▶ **Records supplied**
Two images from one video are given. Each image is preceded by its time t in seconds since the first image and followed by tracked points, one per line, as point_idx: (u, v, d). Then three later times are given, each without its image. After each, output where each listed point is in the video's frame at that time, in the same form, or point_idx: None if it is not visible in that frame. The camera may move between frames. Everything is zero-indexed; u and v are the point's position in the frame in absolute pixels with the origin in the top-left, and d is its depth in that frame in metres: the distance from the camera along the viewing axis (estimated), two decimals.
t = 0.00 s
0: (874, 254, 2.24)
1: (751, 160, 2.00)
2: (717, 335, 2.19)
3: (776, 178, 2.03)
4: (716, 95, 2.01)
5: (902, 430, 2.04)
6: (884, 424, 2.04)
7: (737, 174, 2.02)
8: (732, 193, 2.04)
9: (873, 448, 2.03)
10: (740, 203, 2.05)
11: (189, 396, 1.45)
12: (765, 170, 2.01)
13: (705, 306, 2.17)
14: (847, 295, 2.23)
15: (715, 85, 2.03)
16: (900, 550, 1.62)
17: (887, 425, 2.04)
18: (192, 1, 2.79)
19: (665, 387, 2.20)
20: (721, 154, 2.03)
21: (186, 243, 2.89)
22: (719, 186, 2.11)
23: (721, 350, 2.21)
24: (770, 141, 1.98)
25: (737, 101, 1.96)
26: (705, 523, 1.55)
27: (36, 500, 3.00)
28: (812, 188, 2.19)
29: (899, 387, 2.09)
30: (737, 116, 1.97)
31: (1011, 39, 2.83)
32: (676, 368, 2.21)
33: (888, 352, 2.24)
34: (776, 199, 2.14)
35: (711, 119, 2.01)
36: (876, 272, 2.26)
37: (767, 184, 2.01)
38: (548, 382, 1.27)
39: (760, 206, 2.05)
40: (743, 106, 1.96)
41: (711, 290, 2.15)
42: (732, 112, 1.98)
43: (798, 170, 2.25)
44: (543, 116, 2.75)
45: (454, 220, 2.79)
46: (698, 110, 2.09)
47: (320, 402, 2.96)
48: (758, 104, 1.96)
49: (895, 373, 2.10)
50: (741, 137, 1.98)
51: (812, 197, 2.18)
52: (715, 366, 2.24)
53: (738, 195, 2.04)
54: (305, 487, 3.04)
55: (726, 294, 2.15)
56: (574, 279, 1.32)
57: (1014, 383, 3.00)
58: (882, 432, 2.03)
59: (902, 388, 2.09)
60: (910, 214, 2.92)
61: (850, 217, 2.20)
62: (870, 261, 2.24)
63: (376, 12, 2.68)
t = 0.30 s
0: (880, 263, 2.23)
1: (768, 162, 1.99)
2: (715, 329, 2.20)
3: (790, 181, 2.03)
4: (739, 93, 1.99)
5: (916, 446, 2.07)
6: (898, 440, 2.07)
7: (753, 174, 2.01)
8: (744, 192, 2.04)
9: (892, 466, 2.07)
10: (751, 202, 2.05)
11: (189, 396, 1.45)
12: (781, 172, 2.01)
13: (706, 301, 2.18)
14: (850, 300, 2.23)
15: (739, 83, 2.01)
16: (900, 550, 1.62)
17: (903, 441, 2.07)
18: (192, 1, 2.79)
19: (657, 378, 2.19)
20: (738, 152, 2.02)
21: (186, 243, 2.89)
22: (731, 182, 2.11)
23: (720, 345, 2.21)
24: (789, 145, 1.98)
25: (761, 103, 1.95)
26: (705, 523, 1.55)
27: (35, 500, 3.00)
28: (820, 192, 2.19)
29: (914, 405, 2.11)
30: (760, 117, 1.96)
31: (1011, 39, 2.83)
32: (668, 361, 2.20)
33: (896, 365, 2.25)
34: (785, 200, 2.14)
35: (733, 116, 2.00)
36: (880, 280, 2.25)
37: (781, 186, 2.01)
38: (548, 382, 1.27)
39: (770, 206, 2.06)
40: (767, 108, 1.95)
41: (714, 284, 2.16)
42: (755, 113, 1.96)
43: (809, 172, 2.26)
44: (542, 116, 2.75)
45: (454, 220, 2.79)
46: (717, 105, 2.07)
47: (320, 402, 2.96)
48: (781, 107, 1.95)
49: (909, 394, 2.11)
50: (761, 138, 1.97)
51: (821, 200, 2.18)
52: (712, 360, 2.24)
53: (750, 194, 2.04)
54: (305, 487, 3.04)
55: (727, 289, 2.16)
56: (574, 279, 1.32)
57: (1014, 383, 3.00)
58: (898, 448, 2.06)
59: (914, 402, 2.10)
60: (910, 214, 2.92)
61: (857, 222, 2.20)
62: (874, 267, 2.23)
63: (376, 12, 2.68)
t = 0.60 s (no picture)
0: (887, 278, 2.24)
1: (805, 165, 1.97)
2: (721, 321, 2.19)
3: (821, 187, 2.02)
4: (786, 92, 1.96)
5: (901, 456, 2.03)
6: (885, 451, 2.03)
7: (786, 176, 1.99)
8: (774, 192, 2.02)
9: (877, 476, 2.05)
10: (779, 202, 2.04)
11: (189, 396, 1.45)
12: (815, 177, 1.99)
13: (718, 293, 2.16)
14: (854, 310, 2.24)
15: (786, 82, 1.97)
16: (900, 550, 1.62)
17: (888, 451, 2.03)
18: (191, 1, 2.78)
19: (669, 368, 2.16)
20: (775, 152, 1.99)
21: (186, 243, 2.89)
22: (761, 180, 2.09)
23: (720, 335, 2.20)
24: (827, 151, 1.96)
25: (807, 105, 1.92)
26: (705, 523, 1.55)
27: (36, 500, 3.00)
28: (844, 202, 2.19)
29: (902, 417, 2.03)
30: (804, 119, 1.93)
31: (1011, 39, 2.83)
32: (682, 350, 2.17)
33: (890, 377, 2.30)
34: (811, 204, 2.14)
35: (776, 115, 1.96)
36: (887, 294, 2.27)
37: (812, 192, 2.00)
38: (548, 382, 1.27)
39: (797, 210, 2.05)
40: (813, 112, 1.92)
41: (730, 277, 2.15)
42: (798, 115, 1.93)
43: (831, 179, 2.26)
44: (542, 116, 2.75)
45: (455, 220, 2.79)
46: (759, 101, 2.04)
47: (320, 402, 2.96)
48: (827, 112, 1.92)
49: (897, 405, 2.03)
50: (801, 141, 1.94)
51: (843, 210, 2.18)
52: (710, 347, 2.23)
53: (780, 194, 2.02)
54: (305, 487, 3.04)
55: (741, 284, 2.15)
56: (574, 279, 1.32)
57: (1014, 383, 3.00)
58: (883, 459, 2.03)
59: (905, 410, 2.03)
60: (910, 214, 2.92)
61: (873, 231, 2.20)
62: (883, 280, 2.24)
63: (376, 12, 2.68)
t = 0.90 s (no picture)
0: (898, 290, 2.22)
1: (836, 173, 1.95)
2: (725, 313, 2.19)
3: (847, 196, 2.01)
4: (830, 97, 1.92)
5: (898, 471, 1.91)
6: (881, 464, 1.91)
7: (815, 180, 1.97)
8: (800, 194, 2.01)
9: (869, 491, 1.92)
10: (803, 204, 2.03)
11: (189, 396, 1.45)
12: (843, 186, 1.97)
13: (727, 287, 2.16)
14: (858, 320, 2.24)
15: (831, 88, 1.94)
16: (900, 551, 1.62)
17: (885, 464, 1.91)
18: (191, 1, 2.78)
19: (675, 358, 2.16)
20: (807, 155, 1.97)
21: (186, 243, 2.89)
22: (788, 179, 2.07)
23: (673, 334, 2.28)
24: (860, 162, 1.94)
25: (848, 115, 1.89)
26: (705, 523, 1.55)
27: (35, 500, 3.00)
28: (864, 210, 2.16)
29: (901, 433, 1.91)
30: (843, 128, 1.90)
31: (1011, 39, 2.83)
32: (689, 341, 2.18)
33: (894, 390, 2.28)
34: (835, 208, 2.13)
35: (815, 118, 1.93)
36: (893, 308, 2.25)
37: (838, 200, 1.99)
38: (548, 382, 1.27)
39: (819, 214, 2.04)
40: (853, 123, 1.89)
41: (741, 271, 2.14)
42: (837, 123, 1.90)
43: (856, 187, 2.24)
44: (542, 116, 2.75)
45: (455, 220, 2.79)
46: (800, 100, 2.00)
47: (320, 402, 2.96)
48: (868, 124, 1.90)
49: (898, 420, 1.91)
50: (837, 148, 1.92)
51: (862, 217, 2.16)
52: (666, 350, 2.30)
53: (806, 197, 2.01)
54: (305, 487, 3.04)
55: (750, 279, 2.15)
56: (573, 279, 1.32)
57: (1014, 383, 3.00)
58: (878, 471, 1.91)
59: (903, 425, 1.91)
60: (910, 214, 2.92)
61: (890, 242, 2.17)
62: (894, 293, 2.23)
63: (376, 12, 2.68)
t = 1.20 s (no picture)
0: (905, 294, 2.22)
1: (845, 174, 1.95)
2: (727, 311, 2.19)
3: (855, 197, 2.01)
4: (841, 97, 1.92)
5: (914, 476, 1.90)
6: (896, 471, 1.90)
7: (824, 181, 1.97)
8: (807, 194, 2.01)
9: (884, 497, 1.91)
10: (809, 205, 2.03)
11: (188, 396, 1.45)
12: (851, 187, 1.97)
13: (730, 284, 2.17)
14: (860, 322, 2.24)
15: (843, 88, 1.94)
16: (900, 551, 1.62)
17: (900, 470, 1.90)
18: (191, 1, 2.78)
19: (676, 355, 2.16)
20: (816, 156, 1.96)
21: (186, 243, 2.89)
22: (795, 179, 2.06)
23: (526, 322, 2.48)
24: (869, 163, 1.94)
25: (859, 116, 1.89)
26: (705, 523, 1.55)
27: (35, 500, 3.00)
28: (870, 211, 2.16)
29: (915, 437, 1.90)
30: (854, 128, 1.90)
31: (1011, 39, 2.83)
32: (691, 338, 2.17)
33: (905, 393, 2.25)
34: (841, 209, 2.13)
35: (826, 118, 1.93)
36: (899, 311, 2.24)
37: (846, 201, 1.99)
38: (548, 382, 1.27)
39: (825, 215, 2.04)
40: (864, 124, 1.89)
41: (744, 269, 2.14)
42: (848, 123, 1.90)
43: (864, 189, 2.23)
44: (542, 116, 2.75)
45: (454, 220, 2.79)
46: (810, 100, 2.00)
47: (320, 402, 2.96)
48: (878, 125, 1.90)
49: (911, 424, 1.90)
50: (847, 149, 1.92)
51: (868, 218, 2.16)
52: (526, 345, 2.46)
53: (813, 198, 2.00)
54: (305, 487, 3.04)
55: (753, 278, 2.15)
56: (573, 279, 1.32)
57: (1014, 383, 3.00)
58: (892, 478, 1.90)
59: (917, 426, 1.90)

▶ **The problem**
Here the job is to set down exactly the lines of the material above that fall between the one with "25: (761, 103, 1.95)" and the one with "33: (890, 377, 2.30)", inclusive, and nothing beyond them.

▶ **Answer space**
25: (761, 103, 1.95)
26: (705, 523, 1.55)
27: (35, 500, 3.00)
28: (820, 192, 2.19)
29: (914, 405, 2.11)
30: (760, 117, 1.96)
31: (1011, 39, 2.83)
32: (668, 361, 2.20)
33: (896, 365, 2.25)
34: (785, 200, 2.14)
35: (733, 116, 2.00)
36: (880, 280, 2.25)
37: (781, 186, 2.01)
38: (548, 382, 1.27)
39: (770, 206, 2.06)
40: (767, 108, 1.95)
41: (714, 284, 2.16)
42: (755, 113, 1.96)
43: (809, 172, 2.26)
44: (542, 116, 2.75)
45: (454, 220, 2.79)
46: (717, 105, 2.07)
47: (320, 402, 2.96)
48: (781, 107, 1.95)
49: (909, 394, 2.11)
50: (761, 138, 1.97)
51: (821, 200, 2.18)
52: (712, 360, 2.24)
53: (750, 194, 2.04)
54: (305, 487, 3.04)
55: (727, 289, 2.16)
56: (574, 279, 1.32)
57: (1014, 383, 3.00)
58: (898, 448, 2.06)
59: (914, 402, 2.10)
60: (910, 214, 2.92)
61: (857, 222, 2.20)
62: (874, 267, 2.23)
63: (376, 12, 2.68)
t = 0.60 s (no picture)
0: (887, 278, 2.24)
1: (805, 165, 1.97)
2: (721, 321, 2.19)
3: (821, 187, 2.02)
4: (786, 92, 1.96)
5: (901, 456, 2.03)
6: (885, 451, 2.03)
7: (786, 176, 1.99)
8: (774, 192, 2.02)
9: (877, 476, 2.05)
10: (779, 202, 2.04)
11: (189, 396, 1.45)
12: (815, 177, 1.99)
13: (718, 293, 2.16)
14: (854, 310, 2.24)
15: (786, 82, 1.97)
16: (900, 550, 1.62)
17: (888, 451, 2.03)
18: (191, 1, 2.78)
19: (669, 368, 2.16)
20: (775, 152, 1.99)
21: (186, 243, 2.89)
22: (761, 180, 2.09)
23: (720, 335, 2.20)
24: (827, 151, 1.96)
25: (807, 105, 1.92)
26: (705, 523, 1.55)
27: (36, 500, 3.00)
28: (844, 202, 2.19)
29: (902, 417, 2.03)
30: (804, 119, 1.93)
31: (1011, 39, 2.83)
32: (682, 350, 2.17)
33: (890, 377, 2.30)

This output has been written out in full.